I consider a parameter default value to be an implementation detail

There could be several reasons why that perspective is suboptimal: A default value which is declared in the way we use today, considered as part of the API, ...

It is of course highly error prone to declare a default value for a parameter in an instance method declaration, and then declare a different default value for the "same" parameter in an overriding declaration. I created https://github.com/dart-lang/linter/issues/4743 in order to maintain that there should be support for detecting this situation, and acting on it.

If we get more ways to specify default values, perhaps including non-constant ones, it clearly has to be an implementation detail what it does,

It clearly has to be a well-documented property of an instance method declaration what the semantics of omitting a given actual argument is.

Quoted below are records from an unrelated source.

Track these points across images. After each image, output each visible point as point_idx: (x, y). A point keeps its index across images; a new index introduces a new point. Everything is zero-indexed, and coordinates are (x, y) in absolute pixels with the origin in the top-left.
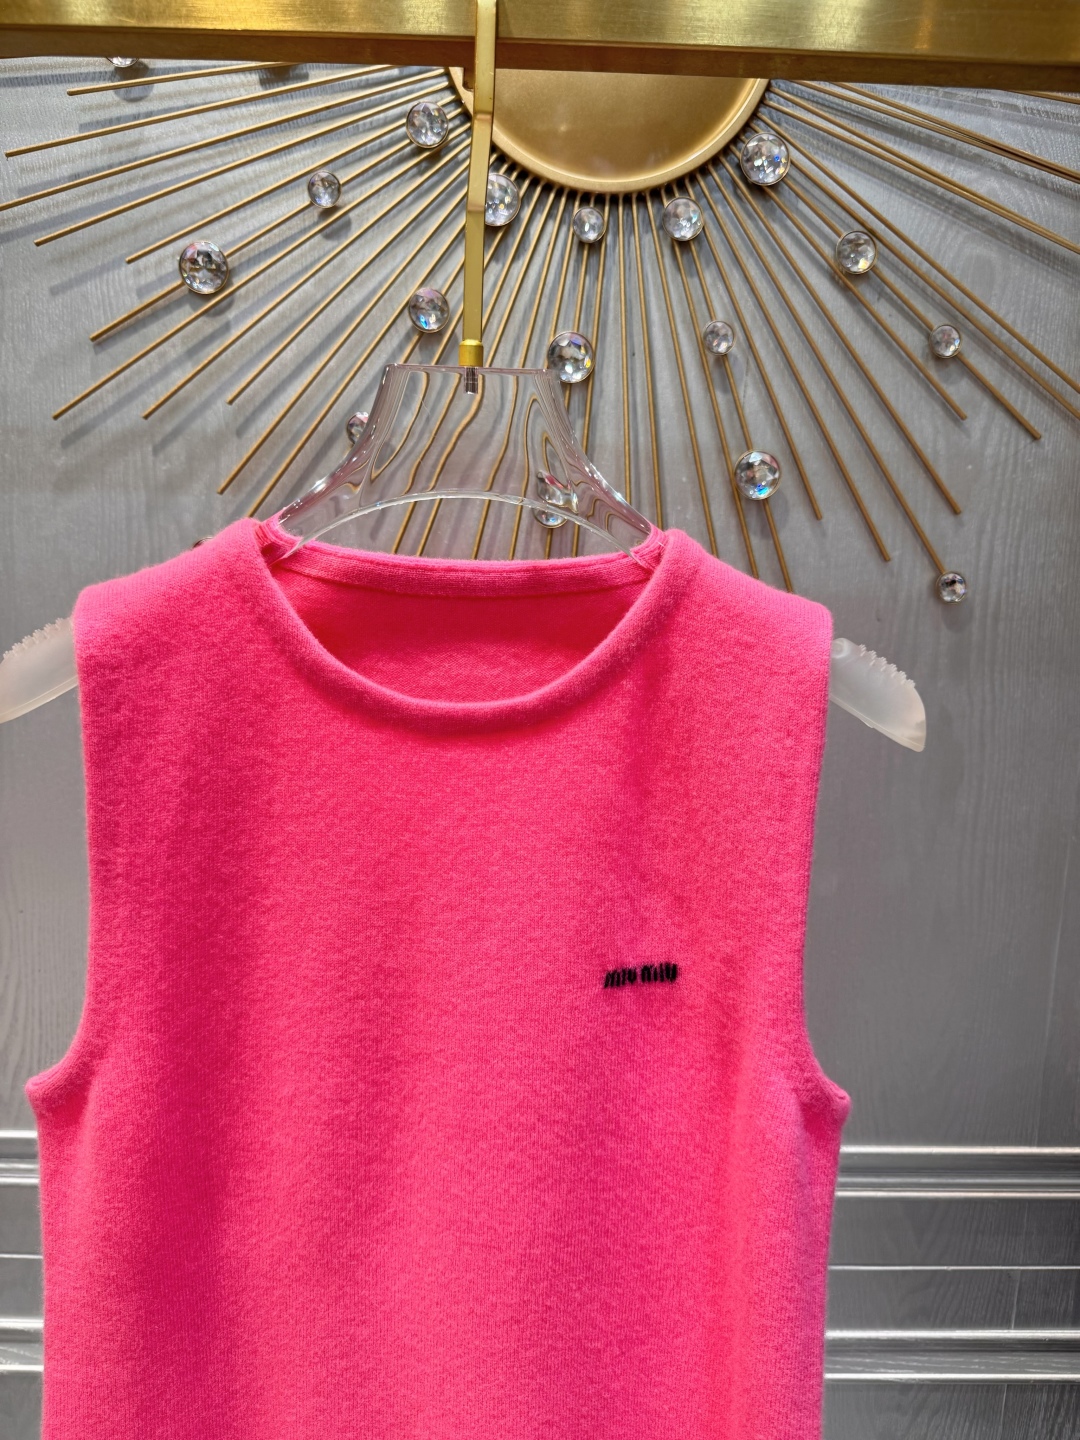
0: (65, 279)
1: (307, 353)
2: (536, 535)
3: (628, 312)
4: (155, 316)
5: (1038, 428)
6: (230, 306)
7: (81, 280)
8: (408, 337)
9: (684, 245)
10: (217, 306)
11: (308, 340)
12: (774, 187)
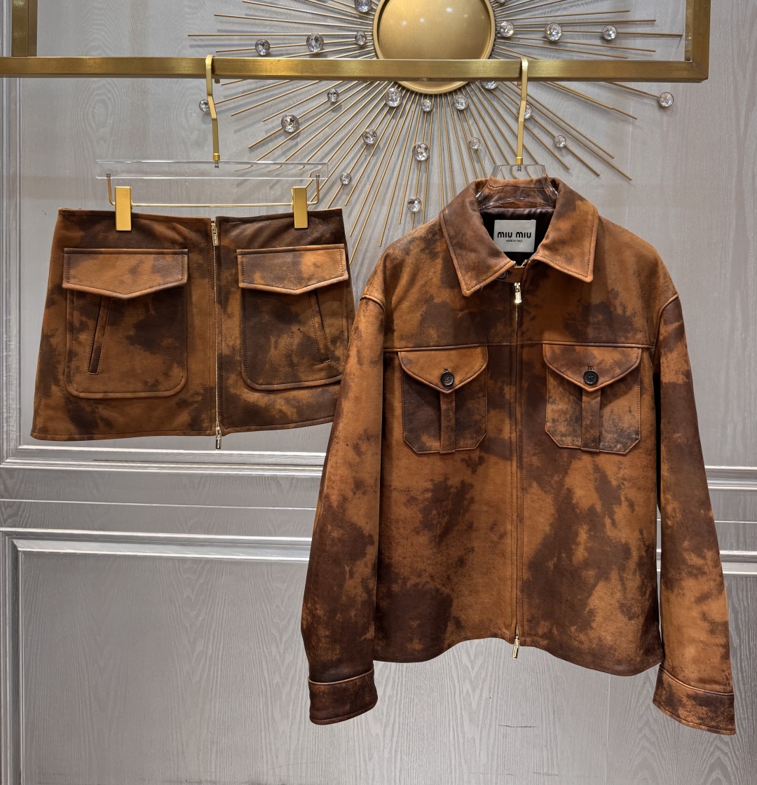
0: (240, 127)
1: (326, 152)
2: (409, 215)
3: (442, 134)
4: (272, 140)
5: (599, 173)
6: (298, 136)
7: (245, 128)
8: (362, 147)
9: (461, 111)
10: (294, 136)
11: (327, 148)
12: (493, 89)
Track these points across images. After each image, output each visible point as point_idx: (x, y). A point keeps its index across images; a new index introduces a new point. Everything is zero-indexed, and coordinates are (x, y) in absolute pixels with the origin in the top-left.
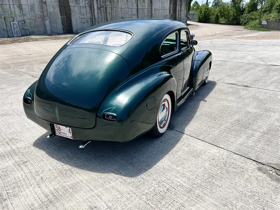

Saying "you can pass this argument or omit it, but it is none of your business what happens if you omit it" is not very helpful.

Sure, you can write a long story about said semantics in a DartDoc comment. I'm just noting that a plain expression in the declaration of the optional parameter may be a useful, readable, and concise way to document this behavior.

The fact that it is possible to write error-prone code where a given default value is overridden by a different value is unfortunate. But (1) it's easy to fix, just enable that lint and correct any discrepancies, and (2) the approach where the default value is considered to be an implementation detail does not eliminate this problem, it just turns the problem into a mistake that we won't get any help at all to avoid.